World Wide Wargames, or 3W, was a wargame company founded in 1977 (as  UKW, UK Wargamer) by Keith Poulter.

History
3W Inc, also known as World Wide Wargames, was a wargame company that began publishing in 1977. Originally launched in England, the company moved later to California. In addition to producing boxed wargames, 3W published the magazine The Wargamer.

TSR published the magazine Strategy & Tactics from 1983 – 1987 and then sold the rights to 3W, who published the magazine from #112 (June, 1987) to #139; after 3W's Keith Poulter got out of the business, Strategy & Tactics was sold to Decision Games.

• [DATA UNDER STUDY]
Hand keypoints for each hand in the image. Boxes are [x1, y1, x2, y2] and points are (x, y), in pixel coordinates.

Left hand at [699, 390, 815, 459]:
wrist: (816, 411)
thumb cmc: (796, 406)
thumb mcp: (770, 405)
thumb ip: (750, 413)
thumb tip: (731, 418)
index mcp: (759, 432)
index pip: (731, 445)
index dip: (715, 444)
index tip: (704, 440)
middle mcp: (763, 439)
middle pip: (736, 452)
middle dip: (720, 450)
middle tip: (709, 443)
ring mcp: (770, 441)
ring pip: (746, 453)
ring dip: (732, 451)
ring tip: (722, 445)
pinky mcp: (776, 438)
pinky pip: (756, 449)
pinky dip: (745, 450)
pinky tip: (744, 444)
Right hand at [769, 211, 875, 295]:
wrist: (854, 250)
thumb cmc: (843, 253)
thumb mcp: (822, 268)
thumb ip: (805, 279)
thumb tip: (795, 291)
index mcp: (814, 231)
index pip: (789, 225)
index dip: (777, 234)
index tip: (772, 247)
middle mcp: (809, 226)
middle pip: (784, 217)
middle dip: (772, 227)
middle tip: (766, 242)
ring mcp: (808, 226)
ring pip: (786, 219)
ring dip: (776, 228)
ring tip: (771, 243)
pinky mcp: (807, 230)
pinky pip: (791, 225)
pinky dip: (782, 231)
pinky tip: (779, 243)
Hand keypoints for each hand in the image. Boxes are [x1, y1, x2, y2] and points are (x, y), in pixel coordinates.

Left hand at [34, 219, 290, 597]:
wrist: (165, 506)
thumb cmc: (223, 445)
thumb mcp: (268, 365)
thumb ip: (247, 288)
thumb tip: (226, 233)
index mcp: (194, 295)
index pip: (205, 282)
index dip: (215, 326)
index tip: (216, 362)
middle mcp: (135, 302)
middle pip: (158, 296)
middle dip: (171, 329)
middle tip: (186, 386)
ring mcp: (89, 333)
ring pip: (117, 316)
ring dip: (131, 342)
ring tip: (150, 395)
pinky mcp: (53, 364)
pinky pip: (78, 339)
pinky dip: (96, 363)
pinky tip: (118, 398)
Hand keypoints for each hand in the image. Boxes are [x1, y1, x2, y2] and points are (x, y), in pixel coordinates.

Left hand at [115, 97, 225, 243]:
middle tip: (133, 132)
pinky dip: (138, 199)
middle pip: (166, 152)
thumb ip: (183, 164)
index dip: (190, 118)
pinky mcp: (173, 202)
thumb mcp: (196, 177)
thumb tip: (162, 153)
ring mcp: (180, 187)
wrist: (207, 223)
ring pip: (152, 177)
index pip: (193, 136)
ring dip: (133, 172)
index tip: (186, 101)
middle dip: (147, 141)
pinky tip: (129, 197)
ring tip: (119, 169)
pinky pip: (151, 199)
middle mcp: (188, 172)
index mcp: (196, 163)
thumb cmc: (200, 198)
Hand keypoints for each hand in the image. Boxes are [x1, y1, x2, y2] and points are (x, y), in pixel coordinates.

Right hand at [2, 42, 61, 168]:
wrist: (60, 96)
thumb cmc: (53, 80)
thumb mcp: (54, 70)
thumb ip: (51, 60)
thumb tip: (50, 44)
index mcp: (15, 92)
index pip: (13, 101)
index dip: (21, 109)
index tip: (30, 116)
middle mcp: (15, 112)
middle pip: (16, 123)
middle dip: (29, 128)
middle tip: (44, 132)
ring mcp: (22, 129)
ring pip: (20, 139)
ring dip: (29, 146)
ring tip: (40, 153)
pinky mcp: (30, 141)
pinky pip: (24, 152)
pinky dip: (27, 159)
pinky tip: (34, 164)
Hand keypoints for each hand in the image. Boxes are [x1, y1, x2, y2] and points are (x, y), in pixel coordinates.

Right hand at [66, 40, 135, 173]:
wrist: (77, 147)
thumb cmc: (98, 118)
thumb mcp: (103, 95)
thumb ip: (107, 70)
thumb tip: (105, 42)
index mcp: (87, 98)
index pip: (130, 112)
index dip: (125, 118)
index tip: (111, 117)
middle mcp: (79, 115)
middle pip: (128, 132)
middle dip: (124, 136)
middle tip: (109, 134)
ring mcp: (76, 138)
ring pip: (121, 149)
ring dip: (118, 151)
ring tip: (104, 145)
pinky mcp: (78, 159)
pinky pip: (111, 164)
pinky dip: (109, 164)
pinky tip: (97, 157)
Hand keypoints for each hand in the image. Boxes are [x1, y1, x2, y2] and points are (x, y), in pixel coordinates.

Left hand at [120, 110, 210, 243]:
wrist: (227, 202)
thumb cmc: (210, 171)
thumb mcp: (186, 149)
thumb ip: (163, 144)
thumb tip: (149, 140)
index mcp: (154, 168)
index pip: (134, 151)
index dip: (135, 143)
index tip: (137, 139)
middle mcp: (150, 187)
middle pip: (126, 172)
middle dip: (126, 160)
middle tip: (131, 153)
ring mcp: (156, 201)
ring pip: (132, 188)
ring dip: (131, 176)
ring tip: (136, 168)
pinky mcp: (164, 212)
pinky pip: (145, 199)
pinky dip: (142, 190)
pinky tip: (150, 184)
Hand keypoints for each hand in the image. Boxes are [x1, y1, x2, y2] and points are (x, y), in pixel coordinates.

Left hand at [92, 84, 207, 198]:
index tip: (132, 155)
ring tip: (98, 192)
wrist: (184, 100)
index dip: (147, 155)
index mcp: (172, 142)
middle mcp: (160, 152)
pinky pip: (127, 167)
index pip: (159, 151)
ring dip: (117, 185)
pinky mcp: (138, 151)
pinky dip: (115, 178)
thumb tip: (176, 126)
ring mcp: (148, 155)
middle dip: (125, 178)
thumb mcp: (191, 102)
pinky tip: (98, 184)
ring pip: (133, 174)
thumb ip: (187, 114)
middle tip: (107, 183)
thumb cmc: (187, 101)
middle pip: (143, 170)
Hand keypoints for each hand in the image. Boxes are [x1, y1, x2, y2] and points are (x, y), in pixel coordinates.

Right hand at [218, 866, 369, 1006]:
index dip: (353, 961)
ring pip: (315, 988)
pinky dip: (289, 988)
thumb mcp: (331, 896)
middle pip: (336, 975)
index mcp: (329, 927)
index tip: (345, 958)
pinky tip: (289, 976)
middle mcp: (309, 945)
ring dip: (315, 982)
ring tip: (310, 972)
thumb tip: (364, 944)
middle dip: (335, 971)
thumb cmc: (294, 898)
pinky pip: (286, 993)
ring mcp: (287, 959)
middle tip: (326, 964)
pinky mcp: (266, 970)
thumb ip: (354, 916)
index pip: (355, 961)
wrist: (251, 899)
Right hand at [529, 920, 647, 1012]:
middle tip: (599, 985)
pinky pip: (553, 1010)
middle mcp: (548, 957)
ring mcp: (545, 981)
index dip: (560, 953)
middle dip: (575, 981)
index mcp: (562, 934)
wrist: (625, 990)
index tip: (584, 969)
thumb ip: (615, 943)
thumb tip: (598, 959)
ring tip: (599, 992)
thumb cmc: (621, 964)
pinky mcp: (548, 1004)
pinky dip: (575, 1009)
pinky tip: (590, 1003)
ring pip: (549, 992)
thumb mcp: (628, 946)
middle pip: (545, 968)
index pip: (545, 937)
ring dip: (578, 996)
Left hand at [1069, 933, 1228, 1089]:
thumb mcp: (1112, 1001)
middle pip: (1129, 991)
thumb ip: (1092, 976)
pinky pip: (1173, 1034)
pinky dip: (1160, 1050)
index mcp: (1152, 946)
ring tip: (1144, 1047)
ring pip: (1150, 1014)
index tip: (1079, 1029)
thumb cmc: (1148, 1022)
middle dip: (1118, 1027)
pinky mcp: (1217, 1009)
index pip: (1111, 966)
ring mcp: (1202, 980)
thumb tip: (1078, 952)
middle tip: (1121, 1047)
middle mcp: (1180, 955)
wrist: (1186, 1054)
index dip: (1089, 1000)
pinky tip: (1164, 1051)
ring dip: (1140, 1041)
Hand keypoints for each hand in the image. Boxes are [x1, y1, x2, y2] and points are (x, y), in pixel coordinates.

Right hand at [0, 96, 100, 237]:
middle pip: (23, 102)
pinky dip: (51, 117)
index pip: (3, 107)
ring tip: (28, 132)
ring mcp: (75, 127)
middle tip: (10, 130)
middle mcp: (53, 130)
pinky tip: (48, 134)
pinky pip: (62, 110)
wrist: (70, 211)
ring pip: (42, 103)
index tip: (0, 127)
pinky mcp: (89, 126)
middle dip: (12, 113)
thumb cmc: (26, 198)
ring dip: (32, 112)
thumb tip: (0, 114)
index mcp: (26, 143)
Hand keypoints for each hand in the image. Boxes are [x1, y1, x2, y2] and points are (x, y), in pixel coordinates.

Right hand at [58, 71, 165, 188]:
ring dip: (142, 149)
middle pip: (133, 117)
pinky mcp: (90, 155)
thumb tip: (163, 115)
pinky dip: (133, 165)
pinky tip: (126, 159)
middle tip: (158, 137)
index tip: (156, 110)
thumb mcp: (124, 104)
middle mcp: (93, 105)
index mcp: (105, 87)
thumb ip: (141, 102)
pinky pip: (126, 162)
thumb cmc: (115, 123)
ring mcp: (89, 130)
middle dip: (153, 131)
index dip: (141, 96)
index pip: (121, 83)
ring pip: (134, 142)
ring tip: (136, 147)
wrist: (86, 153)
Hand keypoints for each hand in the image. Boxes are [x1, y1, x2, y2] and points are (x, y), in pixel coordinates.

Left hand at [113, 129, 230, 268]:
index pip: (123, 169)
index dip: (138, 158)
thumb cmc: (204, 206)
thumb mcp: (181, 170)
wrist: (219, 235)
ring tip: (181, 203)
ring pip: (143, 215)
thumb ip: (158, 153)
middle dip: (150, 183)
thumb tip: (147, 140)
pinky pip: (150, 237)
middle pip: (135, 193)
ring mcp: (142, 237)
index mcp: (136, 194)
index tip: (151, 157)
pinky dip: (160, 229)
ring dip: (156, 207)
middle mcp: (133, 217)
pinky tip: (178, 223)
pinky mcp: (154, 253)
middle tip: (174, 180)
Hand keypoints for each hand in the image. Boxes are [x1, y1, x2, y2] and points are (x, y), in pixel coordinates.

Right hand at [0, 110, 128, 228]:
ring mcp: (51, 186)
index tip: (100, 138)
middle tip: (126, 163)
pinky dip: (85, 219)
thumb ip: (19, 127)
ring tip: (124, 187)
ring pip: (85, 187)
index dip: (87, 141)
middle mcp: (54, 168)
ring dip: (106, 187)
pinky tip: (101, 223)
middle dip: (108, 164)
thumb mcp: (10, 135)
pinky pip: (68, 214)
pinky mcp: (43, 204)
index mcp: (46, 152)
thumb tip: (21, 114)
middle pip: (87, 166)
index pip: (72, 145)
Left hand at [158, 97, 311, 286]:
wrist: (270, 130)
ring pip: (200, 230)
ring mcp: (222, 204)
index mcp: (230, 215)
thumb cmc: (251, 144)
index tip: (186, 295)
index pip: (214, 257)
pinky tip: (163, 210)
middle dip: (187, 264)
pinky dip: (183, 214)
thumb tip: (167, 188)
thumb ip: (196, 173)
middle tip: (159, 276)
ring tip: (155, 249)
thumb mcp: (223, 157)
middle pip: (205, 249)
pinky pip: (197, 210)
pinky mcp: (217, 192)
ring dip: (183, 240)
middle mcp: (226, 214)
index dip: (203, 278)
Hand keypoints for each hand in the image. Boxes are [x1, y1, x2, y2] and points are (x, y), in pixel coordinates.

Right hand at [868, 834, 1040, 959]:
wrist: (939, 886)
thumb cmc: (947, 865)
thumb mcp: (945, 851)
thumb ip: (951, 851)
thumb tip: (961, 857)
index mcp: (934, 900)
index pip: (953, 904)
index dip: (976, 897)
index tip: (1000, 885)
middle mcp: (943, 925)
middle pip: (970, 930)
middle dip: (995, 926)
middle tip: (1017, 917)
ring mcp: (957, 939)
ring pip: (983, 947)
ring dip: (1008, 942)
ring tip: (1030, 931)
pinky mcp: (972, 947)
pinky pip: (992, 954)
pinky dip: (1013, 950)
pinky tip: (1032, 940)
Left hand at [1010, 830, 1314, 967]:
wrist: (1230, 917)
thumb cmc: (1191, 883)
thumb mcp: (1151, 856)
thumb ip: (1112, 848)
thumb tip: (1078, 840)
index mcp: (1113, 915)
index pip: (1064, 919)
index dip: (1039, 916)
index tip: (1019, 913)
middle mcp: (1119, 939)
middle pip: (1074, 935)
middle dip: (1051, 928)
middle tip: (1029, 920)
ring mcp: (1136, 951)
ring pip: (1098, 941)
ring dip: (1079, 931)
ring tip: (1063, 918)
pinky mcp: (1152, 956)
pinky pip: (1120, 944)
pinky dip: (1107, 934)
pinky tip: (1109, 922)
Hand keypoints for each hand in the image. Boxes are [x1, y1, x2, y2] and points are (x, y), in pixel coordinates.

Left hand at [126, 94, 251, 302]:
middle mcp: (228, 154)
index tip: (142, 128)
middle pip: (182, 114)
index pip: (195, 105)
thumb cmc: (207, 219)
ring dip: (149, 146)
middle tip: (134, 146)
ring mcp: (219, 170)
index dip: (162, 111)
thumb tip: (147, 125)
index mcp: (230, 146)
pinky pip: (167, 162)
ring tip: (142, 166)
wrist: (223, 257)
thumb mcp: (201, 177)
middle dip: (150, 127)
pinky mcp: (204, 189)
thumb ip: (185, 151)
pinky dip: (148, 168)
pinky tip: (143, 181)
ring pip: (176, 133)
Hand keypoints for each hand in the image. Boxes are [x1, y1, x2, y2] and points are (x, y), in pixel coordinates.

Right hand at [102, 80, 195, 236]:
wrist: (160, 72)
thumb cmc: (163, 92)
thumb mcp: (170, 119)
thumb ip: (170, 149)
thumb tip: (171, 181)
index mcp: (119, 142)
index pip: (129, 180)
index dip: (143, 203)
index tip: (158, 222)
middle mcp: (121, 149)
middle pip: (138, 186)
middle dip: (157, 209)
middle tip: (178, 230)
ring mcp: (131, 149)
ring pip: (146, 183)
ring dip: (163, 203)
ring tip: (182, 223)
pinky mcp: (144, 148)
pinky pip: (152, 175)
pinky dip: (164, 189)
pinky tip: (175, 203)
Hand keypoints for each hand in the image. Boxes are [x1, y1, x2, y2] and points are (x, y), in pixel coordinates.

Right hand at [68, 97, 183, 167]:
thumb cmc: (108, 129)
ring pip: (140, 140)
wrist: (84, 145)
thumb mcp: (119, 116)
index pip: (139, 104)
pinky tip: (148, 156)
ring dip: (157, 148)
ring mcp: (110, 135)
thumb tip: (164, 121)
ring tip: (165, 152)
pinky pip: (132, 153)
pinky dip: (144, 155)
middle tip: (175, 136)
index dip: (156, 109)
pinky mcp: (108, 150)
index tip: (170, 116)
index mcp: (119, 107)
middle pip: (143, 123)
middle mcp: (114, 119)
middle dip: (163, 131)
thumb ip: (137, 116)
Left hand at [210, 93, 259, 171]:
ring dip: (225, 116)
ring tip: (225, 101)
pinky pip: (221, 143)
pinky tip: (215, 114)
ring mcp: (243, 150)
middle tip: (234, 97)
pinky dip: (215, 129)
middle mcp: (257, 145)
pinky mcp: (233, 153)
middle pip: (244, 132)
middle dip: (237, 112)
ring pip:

• [WORK INSTRUCTIONS] Write the next part of the history of the wargame company 3W, starting right after its last sentence. The material that comes after the 3W history stands apart from it.

• [REPLY TO THE TASK]
Diverse Talents, Inc., the publishers of Space Gamer/Fantasy Gamer, Fire and Movement, and Battleplan magazines, was bought by World Wide Wargames, Inc. on June 1, 1988. Hobbyist magazine publisher Diverse Talents Inc. (DTI) published a third iteration of Space Gamer, and after that ownership of DTI passed on to 3W who started publication with Space Gamer/Fantasy Gamer #83 (1988) as part of a general push by 3W into the RPG industry. Besides Space Gamer they published several licensed adventures, such as City of Angels (1989) for Twilight: 2000, The Liftwood Conspiracy (1989) for Space: 1889 and Operation Overlord (1989) for Traveller: 2300.  According to Shannon Appelcline, "Under the 3W ownership, the quality of the Space Gamer magazines improved but they still looked somewhat dated. 3W decided to resolve this problem following the release of Space Gamer/Fantasy Gamer #85 (January/February, 1989). Afterward they 'rebooted' the magazine. Space Gamer Vol. II, No. 1 (July/August, 1989) featured a much more professional cover and somewhat improved interior contents. Unfortunately the new Space Gamer only lasted through Vol. II, No. 2 (October/November, 1989). In that last issue, the editor rather angrily decried White Wolf Magazine who had said that they were 'the only independent magazine left in the market'. But, for all purposes that statement was largely true. Though considerably improved from its worst DTI days, the times of Space Gamer influencing the industry were over." 3W got out of the RPG business in late 1989, as part of a general sell-off resulting from some failed expansions in the late 1980s. Thereafter ownership of Space Gamer moved on to Future Combat Simulations, who put out a single issue, Space Gamer #88 (March/April, 1990).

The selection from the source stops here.